Students often ask me how to begin a career in humanitarian assistance or international development. While I am more familiar with humanitarian assistance, much of this would be applicable to both. Further, humanitarian assistance and development are increasingly inter-connected, needing to happen concurrently and ideally in a coordinated manner. The skills you pick up working in humanitarian assistance might be of use when later pursuing development-oriented work and vice versa. The purpose of this blog then is to suggest a few ways to position yourself for that first job.
1) Languages: The bad news is that it takes a long time to learn a language well. The good news is that you can start today. Speaking a language that an organization needs is an asset while speaking no languages is a drawback. From a humanitarian perspective, Arabic and French are useful, and depending on where you want to work, Turkish, Kurdish, or Spanish. It is no longer necessary to buy books to study. There are many good applications. Some of them, such as Duolingo, are free. Others, like Babel, are more in-depth but require a fee.
2) Overseas and Domestic Experience: Employers often give preference to applicants with experience living and working overseas. This could include anything from short-term volunteer work to being a Peace Corps volunteer. Rotary International is the largest non-governmental provider of scholarships in the world. You may be able to receive a scholarship by networking with, and being nominated by, a Rotary Club in your area. If overseas experience is not possible for you, consider volunteering/working with vulnerable populations domestically or volunteering with the American Red Cross. Perhaps you could intern domestically with a non-governmental organization that supports programming overseas. Interested in working with refugees overseas? A great way to get started is to work with non-governmental organizations and local groups that help to integrate refugees who have been resettled here from other countries. Take a look as well at opportunities to partner with the UN Foundation on important campaigns such as Nothing but Nets, Girl Up, and Shot@Life.
3) Training: There are many on-site training opportunities – but these can be expensive and require travel. However, there are very good online resources for learning about different aspects of humanitarian assistance and development. The Disaster Ready website is a thorough collection of humanitarian assistance distance learning courses. Start with the modules on humanitarian principles and practice. Interaction (the umbrella organization representing NGOs working overseas) has some free online trainings – for example on Preventing Sexual Abuse and Exploitation and Shelter and Settlements in Emergency Settings.

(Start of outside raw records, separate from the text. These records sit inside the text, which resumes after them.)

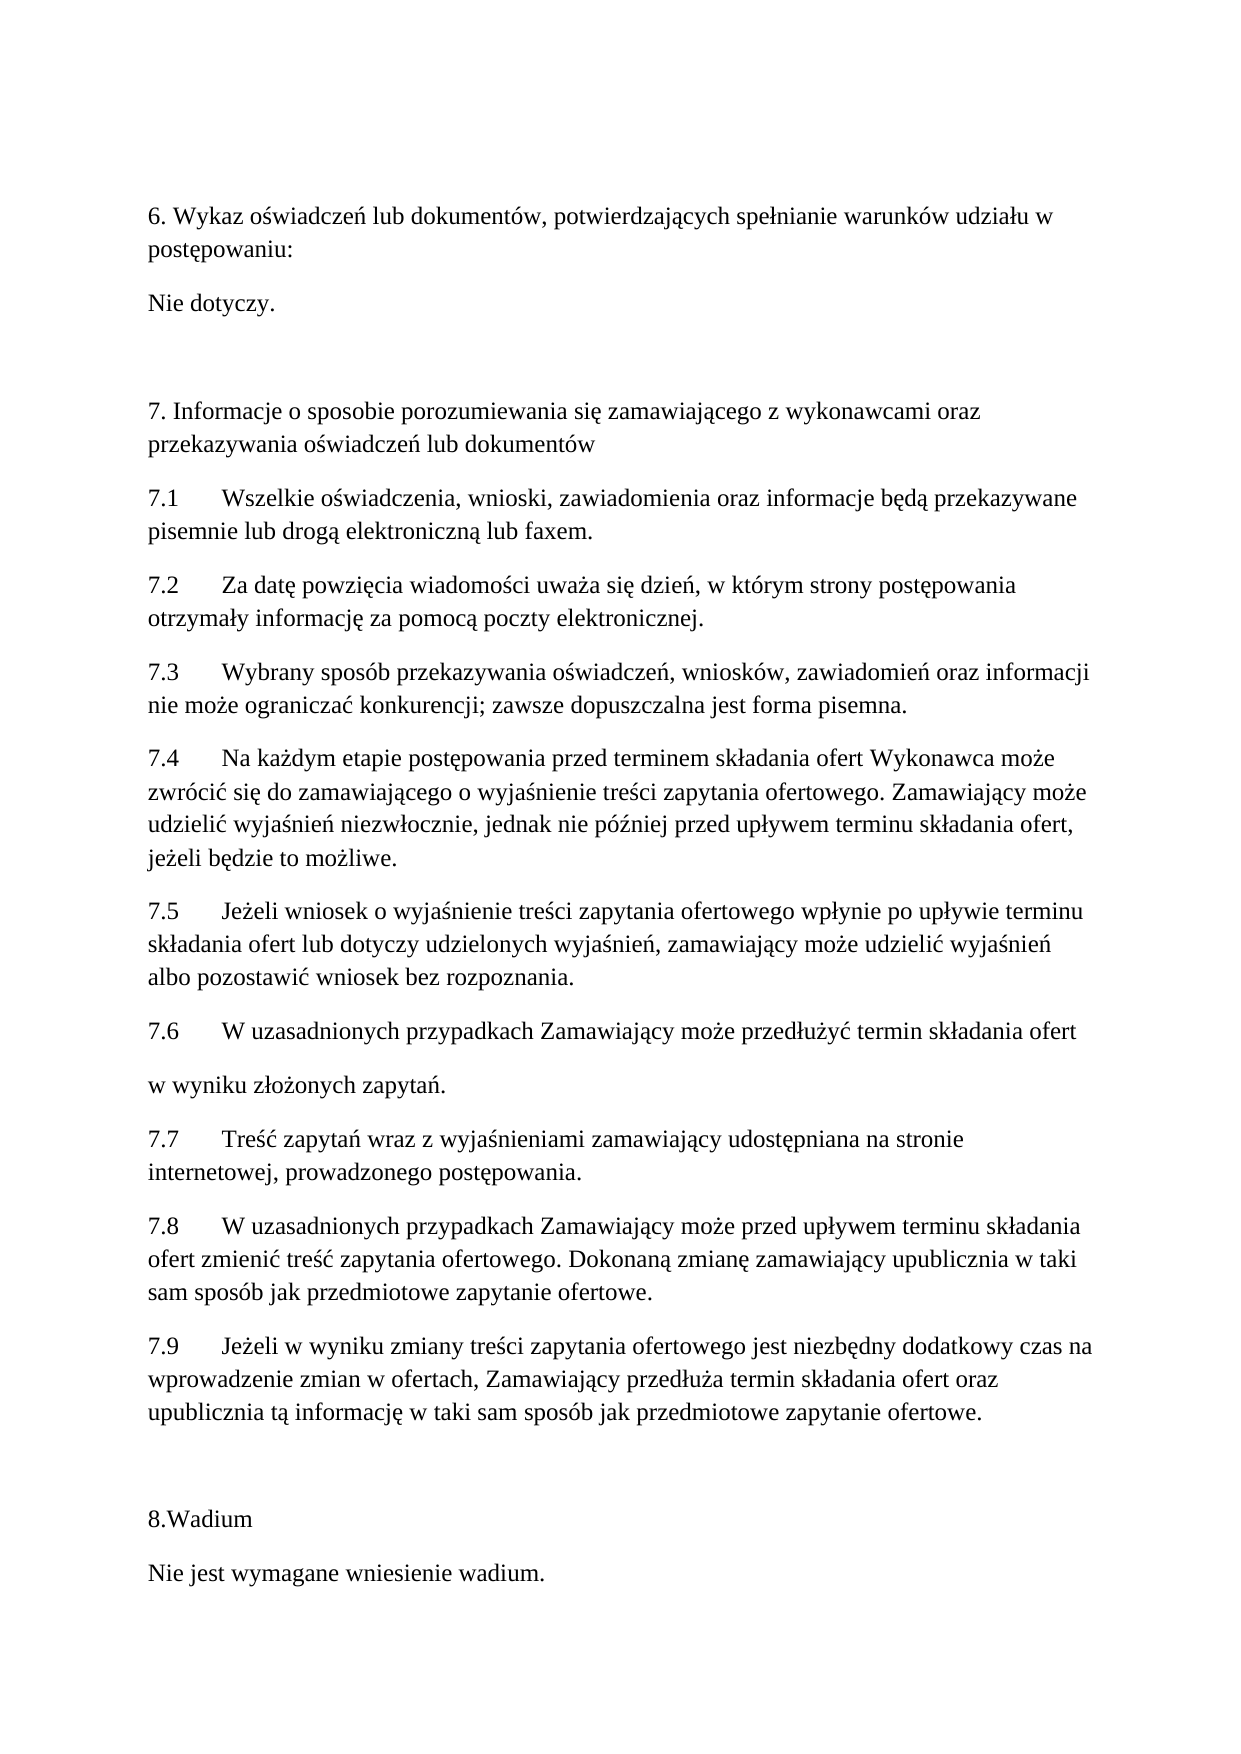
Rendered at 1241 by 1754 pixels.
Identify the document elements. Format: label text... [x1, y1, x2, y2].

text 7.2 Za datę powzięcia wiadomości uważa się dzień, w którym strony postępowania otrzymały informację za pomocą poczty elektronicznej. [148, 570, 1093, 632]
text Nie dotyczy. [148, 288, 1093, 317]
text Nie jest wymagane wniesienie wadium. [148, 1558, 1093, 1587]
text w wyniku złożonych zapytań. [148, 1070, 1093, 1099]
text 7.7 Treść zapytań wraz z wyjaśnieniami zamawiający udostępniana na stronie internetowej, prowadzonego postępowania. [148, 1124, 1093, 1186]
text 7. Informacje o sposobie porozumiewania się zamawiającego z wykonawcami oraz przekazywania oświadczeń lub dokumentów [148, 396, 1093, 458]
text 7.9 Jeżeli w wyniku zmiany treści zapytania ofertowego jest niezbędny dodatkowy czas na wprowadzenie zmian w ofertach, Zamawiający przedłuża termin składania ofert oraz upublicznia tą informację w taki sam sposób jak przedmiotowe zapytanie ofertowe. [148, 1331, 1093, 1426]
text 7.5 Jeżeli wniosek o wyjaśnienie treści zapytania ofertowego wpłynie po upływie terminu składania ofert lub dotyczy udzielonych wyjaśnień, zamawiający może udzielić wyjaśnień albo pozostawić wniosek bez rozpoznania. [148, 896, 1093, 991]
text 7.6 W uzasadnionych przypadkach Zamawiający może przedłużyć termin składania ofert [148, 1016, 1093, 1045]
text 7.8 W uzasadnionych przypadkach Zamawiający może przed upływem terminu składania ofert zmienić treść zapytania ofertowego. Dokonaną zmianę zamawiający upublicznia w taki sam sposób jak przedmiotowe zapytanie ofertowe. [148, 1211, 1093, 1306]
text 6. Wykaz oświadczeń lub dokumentów, potwierdzających spełnianie warunków udziału w postępowaniu: [148, 201, 1093, 263]
text 7.1 Wszelkie oświadczenia, wnioski, zawiadomienia oraz informacje będą przekazywane pisemnie lub drogą elektroniczną lub faxem. [148, 483, 1093, 545]
text 7.3 Wybrany sposób przekazywania oświadczeń, wniosków, zawiadomień oraz informacji nie może ograniczać konkurencji; zawsze dopuszczalna jest forma pisemna. [148, 657, 1093, 718]
text 7.4 Na każdym etapie postępowania przed terminem składania ofert Wykonawca może zwrócić się do zamawiającego o wyjaśnienie treści zapytania ofertowego. Zamawiający może udzielić wyjaśnień niezwłocznie, jednak nie później przed upływem terminu składania ofert, jeżeli będzie to możliwe. [148, 743, 1093, 871]
text 8.Wadium [148, 1504, 1093, 1533]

Interested in reproductive health? You can receive certification by taking the Minimum Initial Service Package for Reproductive Health in Crisis Situations (MISP) online course. UNICEF has online trainings for nutrition. RedR has both distance learning and on-site trainings related to emergency response and security that are generally good although not free. The United States Institute for Peace (USIP) has online and on-site trainings related to conflict analysis, negotiation, etc. On the development side, USAID has a Global Health Learning Center and a free one day Global Health University Conference in Washington DC.
4) To Specialize or Not: Maybe you’ll be a generalist and work on a wide range of issues over your career. Flexibility is really important – but it doesn’t hurt to have a skill as well. I started working on strategic planning and health, but these days spend most of my time on monitoring and evaluation. You should familiarize yourself with the tools people in your field use to design, implement, and monitor programs. Some tools are broadly useful. For humanitarians, the Sphere Handbook t lays out the minimum standards for what populations affected by disasters and conflict need – how much water? How much food? How much shelter space? You can download the Handbook for free, in a variety of languages, from the Sphere Project website and there is also an online training. In both humanitarian assistance and international development, different sectors will have different tools.

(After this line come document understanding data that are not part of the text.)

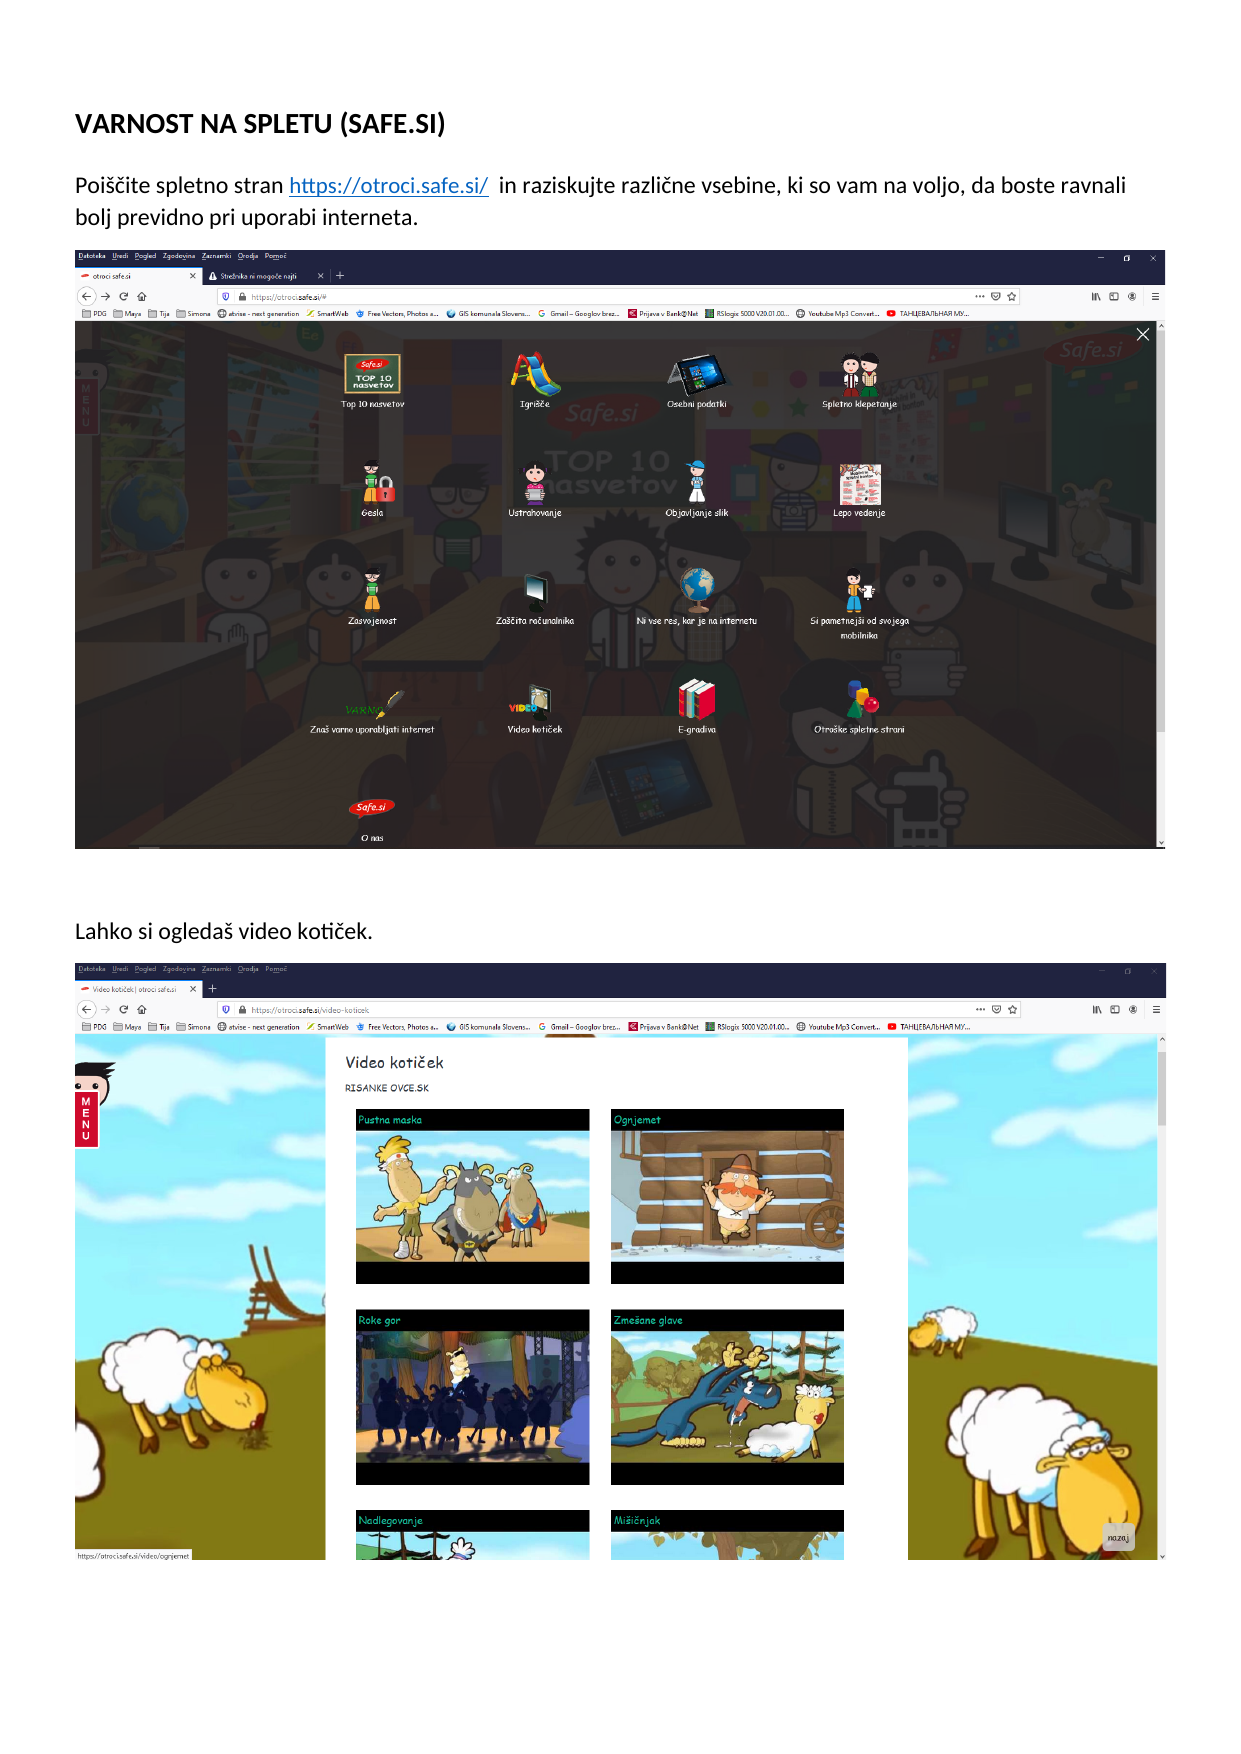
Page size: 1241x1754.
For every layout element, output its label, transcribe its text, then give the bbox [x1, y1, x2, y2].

picture [75, 963, 1167, 1560]
text Poiščite spletno stran https://otroci.safe.si/ in raziskujte različne vsebine, ki so vam na voljo, da boste ravnali bolj previdno pri uporabi interneta. [75, 170, 1165, 231]
text Lahko si ogledaš video kotiček. [75, 916, 1165, 945]
picture [75, 250, 1166, 849]
text VARNOST NA SPLETU (SAFE.SI) [75, 106, 1165, 141]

5) Job-Hunting: Certain skills will help you get your foot in the door. Experience working with donors is valuable as is knowing how to pull together budgets and write proposals with good logical frameworks and measurable indicators. USAID has a series of training modules on how to work with them as a donor – if you want to work with large NGOs, you’ll need to know this. Many people get started working with NGOs. Familiarize yourself with the NGOs who have a solid track record in the areas that most interest you. Follow their vacancies and see where they are having a hard time recruiting people. If you take that six month assignment in Eastern Chad that they are having a hard time filling, and do a good job, that will likely lead to more postings. Reliefweb is full of vacancies from around the world as well as other resources. On the development side, DEVEX has vacancies and discussion groups. Some international organizations have Young Professional Programs for recruiting new talent.
6) Networking: If we’re talking about job-hunting, we also have to talk about networking. Networking is very important even if doesn’t come naturally to the introverts amongst us. I have my current position because I struck up a conversation with someone at a job fair who had a colleague needing a public health specialist. Months later, that conversation led to my first job in humanitarian assistance. I had international experience but had to scramble to catch up. Hopefully these tips can give you a head start. Take advantage of any networking events in your area, or if necessary, travel to cities where there are networking opportunities. There are also an abundance of networking opportunities online. For example, if you are interested in mental health in emergencies, then you would want to check out MHPSS.Net. If interested in reproductive health in emergencies, then the Interagency Working Group on Reproductive Health in Crises. You may even find some relevant meetup groups – Washington DC has one for Young Professional in International Affairs. Also in Washington DC is the Society for International Development that hosts various networking events throughout the year including an annual conference.
7) Other Resources: On the humanitarian side, IRIN is a very good and newly independent organization that provides analysis on humanitarian situations around the world. The Assessment Capacities Project (ACAPS) periodically releases excellent open-source analysis on specific emergencies. Interaction releases interesting reports throughout the year and has an annual conference. Sign up to the UN Foundation’s “UN Wire” to receive a daily email with coverage of international events and issues. Check out other blogs such as Humanitarian Jobs – especially the posts “Who is Who and Who Should You Work for in Relief and Development” and “Why You Might Want to Work in Relief and Development – And Why You Might Not”.